On the heels of being crowned the 2013 King of Louisiana Seafood thanks to his speckled trout Perdu dish, chef Cody Carroll is looking to open a new restaurant to complement his Hot Tails Restaurant in New Roads.

But Carroll, who lives in Baton Rouge and is a graduate of both LSU and the Louisiana Culinary Institute, is weighing a big decision. Either he can try to replicate the success of his restaurant in Baton Rouge, or set his sights a bit higher and try to establish himself among the world-class chefs of New Orleans.

“Baton Rouge—although it has definitely evolved—is still not a destination for the food industry. In New Orleans, you have people flying in from all over the world who are coming to dine out,” says Carroll, who is looking at possible locations in both cities. “That’s a huge difference to a chef.”
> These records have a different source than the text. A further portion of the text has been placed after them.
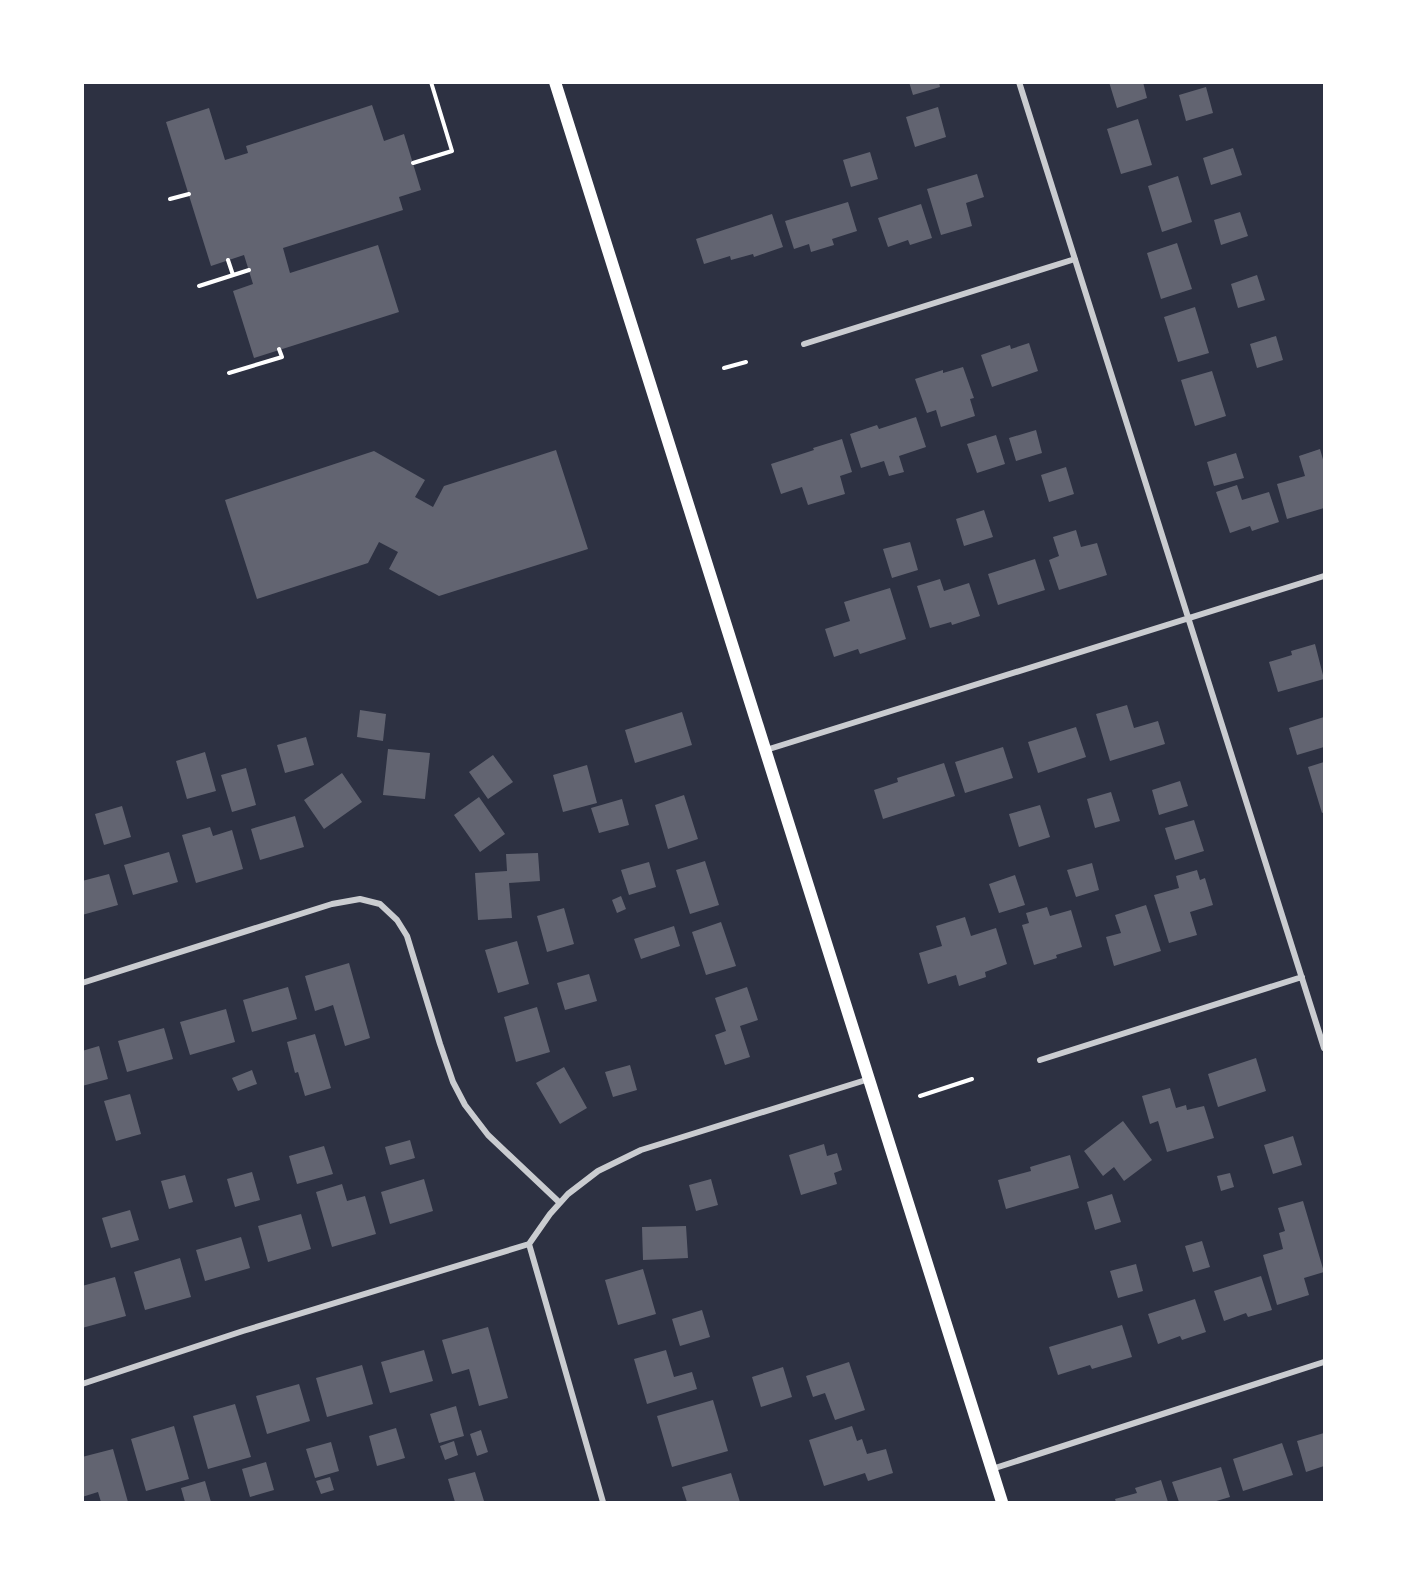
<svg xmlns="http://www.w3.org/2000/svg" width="1407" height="1585" font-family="'Noto Sans',sans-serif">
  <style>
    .building { fill: #626471 }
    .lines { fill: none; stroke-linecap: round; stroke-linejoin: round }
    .path { stroke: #fff; stroke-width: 4 }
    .minor { stroke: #caccd0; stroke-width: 6 }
    .secondary { stroke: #fff; stroke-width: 12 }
  </style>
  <rect width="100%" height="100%" fill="#2d3142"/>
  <!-- building -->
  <path class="building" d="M909,82h30l1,5 -27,8z
    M1109,82h34l4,16 -30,10z
    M1206,87l7,26 -27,8 -7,-26z
    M372,105l12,36 20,-7 17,56 -22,7 4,13 -120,38 7,25 88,-28 21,67 -145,46 -21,-67 20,-7 -9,-29 -33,11 -45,-144 43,-14 16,52 23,-7 -2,-7z
    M938,107l8,30 -31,10 -9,-30z
    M1138,119l14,46 -31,9 -14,-45z
    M1233,148l9,27 -31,10 -8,-27z
    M870,152l8,27 -27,8 -8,-27z
    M977,174l7,23 -18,6 6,23 -31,9 -14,-46z
    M1178,176l14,46 -30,10 -14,-46z
    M848,202l9,29 -25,8 2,6 -23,7 -2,-8 -15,5 -9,-28z
    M921,204l11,34 -22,7 -2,-5 -20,7 -10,-29z
    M1240,212l8,24 -27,9 -7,-25z
    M772,214l11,33 -29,10 -1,-3 -22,6 -1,-4 -26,8 -8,-25z
    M1177,243l15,46 -31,10 -14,-46z
    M1257,275l8,25 -27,8 -7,-24z
    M1195,307l14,46 -31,9 -14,-45z
    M1276,336l7,24 -26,8 -7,-24z
    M1029,343l9,28 -46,16 -11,-32 29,-10 1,4z
    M963,367l11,31 -4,1 5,17 -34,11 -5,-17 -9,3 -12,-34 28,-9v3z
    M1212,371l14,45 -31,10 -14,-46z
    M916,417l10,30 -27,9 5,16 -15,4 -5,-15 -23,7 -11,-34 27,-9 2,4z
    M1036,430l6,23 -26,8 -7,-23z
    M996,435l9,29 -28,9 -10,-29z
    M842,439l10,33 -12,4 5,18 -37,11 -6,-18 -21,7 -10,-30 43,-14 -1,-2z
    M1320,449l4,14v45l-37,11 -10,-35 28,-8 -6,-20z
    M556,450l32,99 -149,47 -50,-27 9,-17 -19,-10 -11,21 -111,36 -32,-99 149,-49 51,29 -10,17 18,10 11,-21z
    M1236,453l8,25 -30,8 -7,-24z
    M1066,467l8,27 -25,8 -8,-27z
    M1237,485l5,15 27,-8 10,30 -27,9 -2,-5 -20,7 -14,-41z
    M984,510l9,27 -29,9 -8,-27z
    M1076,530l5,17 16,-4 10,32 -48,15 -10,-30 10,-4 -6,-19z
    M910,542l8,28 -26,8 -9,-29z
    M1035,559l10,31 -47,15 -10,-31z
    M940,579l4,12 25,-8 11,33 -28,9 -1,-3 -21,6 -13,-42z
    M890,588l16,51 -46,15 -2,-5 -24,8 -9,-28 25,-8 -6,-19z
    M1315,644l9,35 -46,13 -9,-30 23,-7 -1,-4z
    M1127,705l7,23 24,-7 7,23 -55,17 -14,-47z
    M360,710l26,4 -3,27 -26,-4z
    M682,712l10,33 -57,18 -10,-33z
    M1324,717v30l-27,8 -8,-27z
    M1076,727l10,30 -48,16 -10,-31z
    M306,737l8,28 -29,8 -8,-28z
    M1003,747l10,31 -48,15 -10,-31z
    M388,749l42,4 -5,46 -42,-4z
    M205,752l11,39 -29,8 -11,-38z
    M493,755l20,27 -25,17 -19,-27z
    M1324,762v50l-2,1 -14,-46z
    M944,763l11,33 -72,23 -9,-29 24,-8 -1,-4z
    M587,765l10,38 -34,9 -10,-37z
    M246,768l10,37 -24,7 -11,-37z
    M342,773l20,29 -38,27 -20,-29z
    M1180,781l8,25 -29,9 -7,-25z
    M1111,792l9,29 -25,7 -8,-29z
    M684,795l14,44 -30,10 -13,-44z
    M479,797l26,37 -25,18 -26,-37z
    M622,799l7,26 -30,8 -8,-25z
    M1040,805l10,32 -31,10 -10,-33z
    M122,806l9,31 -27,8 -9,-31z
    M295,816l9,31 -44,13 -9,-31z
    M1194,820l10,31 -29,9 -10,-32z
    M210,827l3,9 19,-6 11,39 -47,14 -14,-48z
    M169,852l9,30 -45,13 -9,-30z
    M538,853l2,28 -31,2 3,35 -34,2 -3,-47 32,-2 -1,-17z
    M705,861l14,44 -29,9 -14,-44z
    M649,862l7,25 -27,8 -8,-25z
    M1092,863l7,27 -23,7 -9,-27z
    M1197,870l3,10 5,-2 8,27 -23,7 7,23 -28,8 -15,-48 25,-7 -3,-12z
    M109,874l9,31 -36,10v-34z
    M1015,875l10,30 -26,8 -10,-29z
    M621,896l5,13 -9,4 -5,-13z
    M1146,905l15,46 -47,15 -8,-29 15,-4 -6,-18z
    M1047,907l3,9 21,-6 11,37 -26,8 1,3 -23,7 -12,-40 7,-2 -3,-10z
    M564,908l10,36 -27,8 -10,-36z
    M965,917l6,19 25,-8 11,36 -22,8 1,5 -27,9 -3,-11 -28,9 -9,-31 23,-7 -6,-20z
    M721,922l15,44 -30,9 -14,-43z
    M674,926l6,20 -39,13 -7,-20z
    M517,941l12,43 -31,9 -13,-43z
    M349,963l21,75 -25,8 -12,-41 -18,6 -10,-35z
    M589,974l8,27 -32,9 -8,-27z
    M288,987l9,32 -45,13 -9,-32z
    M747,987l11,33 -18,6 10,31 -25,8 -10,-30 11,-4 -11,-33z
    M537,1007l13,45 -34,10 -12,-45z
    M226,1009l9,33 -45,13 -10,-33z
    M164,1028l9,31 -46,13 -9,-31z
    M315,1034l16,54 -26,8 -7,-24 -3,1 -8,-31z
    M99,1046l9,33 -26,7v-35z
    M1256,1058l10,33 -48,16 -10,-33z
    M630,1065l7,25 -24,7 -8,-25z
    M564,1067l23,41 -27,16 -24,-41z
    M252,1070l5,14 -19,7 -6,-13z
    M1170,1088l6,20 10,-3 1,5 17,-4 10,32 -47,14 -9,-31 -8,3 -8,-28z
    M130,1094l11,40 -25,7 -12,-40z
    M1123,1121l29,39 -28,21 -10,-14 -11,9 -19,-25z
    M1293,1136l9,29 -29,9 -9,-29z
    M410,1140l5,18 -25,7 -5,-18z
    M824,1144l3,12 10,-3 5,17 -8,3 3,11 -36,11 -12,-40z
    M324,1146l9,28 -36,10 -8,-28z
    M1070,1155l9,33 -73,21 -8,-29 33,-9 -1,-4z
    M252,1172l8,28 -25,7 -8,-28z
    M1230,1173l4,14 -13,4 -4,-15z
    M185,1175l8,27 -24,7 -8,-28z
    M424,1179l9,32 -43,13 -9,-32z
    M711,1179l7,26 -22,6 -7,-26z
    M342,1184l5,17 18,-5 11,38 -44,13 -16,-55z
    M1112,1194l9,28 -26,8 -8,-28z
    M1303,1201l21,71 -20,6 5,17 -32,10 -14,-50 20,-6 -4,-16 6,-2 -7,-23z
    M130,1210l9,30 -28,8 -9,-30z
    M301,1214l10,35 -43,13 -10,-36z
    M686,1226l2,32 -45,2 -1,-33z
    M241,1237l9,31 -45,13 -9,-31z
    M1202,1241l8,26 -17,5 -8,-26z
    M180,1258l11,39 -46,13 -11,-38z
    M1136,1264l7,27 -25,7 -8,-27z
    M643,1269l13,45 -38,11 -13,-45z
    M1261,1276l11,34 -24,7 -2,-4 -22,8 -10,-30z
    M115,1277l11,39 -44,12v-42z
    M1195,1299l11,33 -24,8 -2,-4 -22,8 -10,-30z
    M702,1310l8,27 -30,9 -8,-27z
    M1122,1325l10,32 -40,12 -2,-4 -32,10 -9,-28z
    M488,1327l20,71 -29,8 -10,-37 -17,5 -10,-34z
    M424,1350l9,31 -43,12 -9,-31z
    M666,1350l8,27 18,-5 5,17 -50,15 -13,-45z
    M849,1362l16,48 -30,10 -10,-27 -12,4 -7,-21z
    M362,1365l11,39 -46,13 -11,-39z
    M783,1367l9,30 -31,10 -9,-30z
    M299,1384l11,37 -43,13 -11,-38z
    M713,1400l15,51 -56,16 -15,-51z
    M235,1404l16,53 -43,12 -15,-53z
    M456,1406l8,30 -25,7 -9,-29z
    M174,1426l15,53 -43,12 -15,-52z
    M852,1426l5,15 5,-2 5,15 19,-5 7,24 -25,8 -3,-8 -41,13 -15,-46z
    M396,1428l9,30 -28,8 -8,-30z
    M481,1430l7,22 -11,4 -7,-22z
    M1324,1433v33l-18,6 -9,-31z
    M454,1441l4,14 -13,5 -5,-14z
    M331,1442l8,29 -24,7 -9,-29z
    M1282,1443l11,32 -50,16 -10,-32z
    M113,1449l15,53h-27l-3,-10 -16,5v-40z
    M266,1462l8,28 -24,7 -8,-28z
    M1221,1467l9,30 -17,5h-34l-7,-20z
    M475,1472l9,29 -29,1 -7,-23z
    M731,1473l9,29h-53l-5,-15z
    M330,1477l4,13 -13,4 -5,-13z
    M1161,1480l7,22h-52l-1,-3 22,-6 -2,-5z
    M205,1481l6,21h-26l-4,-14z"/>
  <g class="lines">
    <!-- path -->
    <path class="path" d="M413,163l39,-12 -21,-69
      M170,199l19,-5
      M228,260l5,15
      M199,286l50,-16
      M724,368l22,-6
      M229,373l53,-16 -3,-8
      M920,1096l52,-17"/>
    <!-- minor -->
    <path class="minor" d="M1019,82l305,966
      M804,344l271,-85
      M766,750l558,-174
      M82,983l250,-79 28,-5 20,5 17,16 10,16 33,108 13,38 12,23 23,30 72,68
      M1040,1060l262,-83
      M529,1244l74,258
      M82,1384l161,-53 286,-87 21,-30 18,-20 30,-23 43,-21 228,-71
      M992,1469l332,-107"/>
    <!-- secondary -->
    <path class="secondary" d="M555,82l447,1420"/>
  </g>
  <!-- border -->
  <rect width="1407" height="1585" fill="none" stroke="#ffffff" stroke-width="168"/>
</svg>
But while New Orleans offers the chance for chefs like Carroll to really test and hone their culinary craft, the Crescent City is also a bigger risk. In the areas Carroll is considering in the city, primarily the French Quarter and Central Business District, it’s virtually impossible to purchase a location, and leases are much more expensive than in Baton Rouge.

“In New Roads, my wife [Samantha] and I bought and built this restaurant ourselves, and that’s really what we’d prefer to do with the new restaurant,” says Carroll, who has taken a first-place award in the local Fęte Rouge competition the past two years.

Carroll likens Hot Tails Restaurant, which he opened three years ago, to Baton Rouge eateries like Sammy’s or Mike Anderson’s Seafood. He’s confident a replication of the New Roads restaurant in Baton Rouge would be successful.

“I know Hot Tails would be awesome in Baton Rouge. That kind of restaurant goes over very well there,” he says. “But as a chef, of course, I kind of want to go beyond that.”

Carroll has dreams of owning a “more upscale” restaurant along the lines of Galatoire’s Bistro or Beausoleil.

“But doing that kind of upscale restaurant in Baton Rouge is tough,” he says. “Right now, I’m at the point as a chef of asking myself: What do I really want to do?”

Carroll isn’t giving himself much time to make his next big career decision. He knows the newness of his 2013 King of Louisiana Seafood win—which came at the Louisiana Seafood Promotion and Marking Board’s annual cookoff in New Orleans last week—will eventually fade.

“We really want to make a decision and have the new restaurant in development this summer, and use this win while the fire is still hot,” Carroll says. “Whatever I decide, it’s going to be a challenge any way you look at it.”